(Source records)
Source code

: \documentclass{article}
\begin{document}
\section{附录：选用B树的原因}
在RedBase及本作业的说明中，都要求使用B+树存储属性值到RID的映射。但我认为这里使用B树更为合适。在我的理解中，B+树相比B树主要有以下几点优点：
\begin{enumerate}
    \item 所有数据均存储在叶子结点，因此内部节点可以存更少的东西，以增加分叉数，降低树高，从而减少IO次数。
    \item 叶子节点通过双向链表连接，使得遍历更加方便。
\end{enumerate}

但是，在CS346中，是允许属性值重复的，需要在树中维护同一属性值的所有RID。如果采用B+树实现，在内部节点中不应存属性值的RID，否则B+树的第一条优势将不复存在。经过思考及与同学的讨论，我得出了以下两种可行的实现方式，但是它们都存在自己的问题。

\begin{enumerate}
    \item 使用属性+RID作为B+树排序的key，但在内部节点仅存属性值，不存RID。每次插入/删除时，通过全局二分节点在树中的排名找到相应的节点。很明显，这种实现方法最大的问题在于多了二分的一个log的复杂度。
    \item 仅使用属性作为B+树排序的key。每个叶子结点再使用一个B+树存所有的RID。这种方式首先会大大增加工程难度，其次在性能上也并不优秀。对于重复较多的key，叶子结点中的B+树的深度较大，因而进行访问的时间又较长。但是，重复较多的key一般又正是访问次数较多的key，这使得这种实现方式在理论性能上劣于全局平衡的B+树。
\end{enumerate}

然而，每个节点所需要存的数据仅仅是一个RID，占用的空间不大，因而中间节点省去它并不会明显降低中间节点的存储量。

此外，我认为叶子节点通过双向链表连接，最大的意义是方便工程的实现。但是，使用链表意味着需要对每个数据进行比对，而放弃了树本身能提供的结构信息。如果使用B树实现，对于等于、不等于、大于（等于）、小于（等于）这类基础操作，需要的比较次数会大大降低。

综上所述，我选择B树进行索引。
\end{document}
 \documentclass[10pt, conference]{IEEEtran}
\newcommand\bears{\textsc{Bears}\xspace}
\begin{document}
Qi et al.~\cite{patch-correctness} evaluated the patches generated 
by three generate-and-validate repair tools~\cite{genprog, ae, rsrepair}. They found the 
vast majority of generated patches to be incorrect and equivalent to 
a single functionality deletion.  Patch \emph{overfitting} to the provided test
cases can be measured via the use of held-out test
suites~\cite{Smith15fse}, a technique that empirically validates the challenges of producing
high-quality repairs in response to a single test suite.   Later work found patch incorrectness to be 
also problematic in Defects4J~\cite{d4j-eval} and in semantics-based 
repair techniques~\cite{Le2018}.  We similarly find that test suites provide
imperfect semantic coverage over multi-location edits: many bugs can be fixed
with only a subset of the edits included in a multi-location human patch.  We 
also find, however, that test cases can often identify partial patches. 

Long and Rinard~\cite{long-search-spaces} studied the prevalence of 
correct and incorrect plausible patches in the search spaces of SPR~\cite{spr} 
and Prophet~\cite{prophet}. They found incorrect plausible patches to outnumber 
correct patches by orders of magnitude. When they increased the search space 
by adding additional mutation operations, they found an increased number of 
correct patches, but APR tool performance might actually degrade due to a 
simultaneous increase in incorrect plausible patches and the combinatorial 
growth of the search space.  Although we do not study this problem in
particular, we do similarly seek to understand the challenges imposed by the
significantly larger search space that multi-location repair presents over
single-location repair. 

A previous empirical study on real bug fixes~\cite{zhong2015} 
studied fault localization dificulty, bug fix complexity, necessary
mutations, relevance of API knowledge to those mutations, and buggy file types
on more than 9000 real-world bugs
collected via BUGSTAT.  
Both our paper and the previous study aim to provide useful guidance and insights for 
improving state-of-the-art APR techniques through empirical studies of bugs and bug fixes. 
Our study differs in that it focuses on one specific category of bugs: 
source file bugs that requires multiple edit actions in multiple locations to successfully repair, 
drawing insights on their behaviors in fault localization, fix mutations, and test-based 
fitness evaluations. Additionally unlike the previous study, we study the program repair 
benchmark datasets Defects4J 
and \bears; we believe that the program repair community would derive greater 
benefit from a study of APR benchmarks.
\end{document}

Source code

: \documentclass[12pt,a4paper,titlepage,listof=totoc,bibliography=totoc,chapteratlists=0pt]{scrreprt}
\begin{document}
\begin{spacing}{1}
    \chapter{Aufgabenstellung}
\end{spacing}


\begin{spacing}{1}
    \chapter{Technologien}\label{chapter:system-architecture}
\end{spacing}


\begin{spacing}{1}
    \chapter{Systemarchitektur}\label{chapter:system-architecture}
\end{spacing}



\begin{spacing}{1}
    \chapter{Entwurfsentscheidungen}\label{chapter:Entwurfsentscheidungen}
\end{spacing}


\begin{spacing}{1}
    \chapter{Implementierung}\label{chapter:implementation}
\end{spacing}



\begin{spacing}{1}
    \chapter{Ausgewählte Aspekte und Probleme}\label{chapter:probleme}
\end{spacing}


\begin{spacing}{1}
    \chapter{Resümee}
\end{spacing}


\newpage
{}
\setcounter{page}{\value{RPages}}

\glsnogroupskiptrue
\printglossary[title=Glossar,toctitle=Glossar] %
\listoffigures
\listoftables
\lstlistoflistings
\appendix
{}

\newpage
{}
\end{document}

Exercise objective: Read the entries above, then pull out the lines that include "mutations".

Reply:
mutations, relevance of API knowledge to those mutations, and buggy file types
drawing insights on their behaviors in fault localization, fix mutations, and test-based 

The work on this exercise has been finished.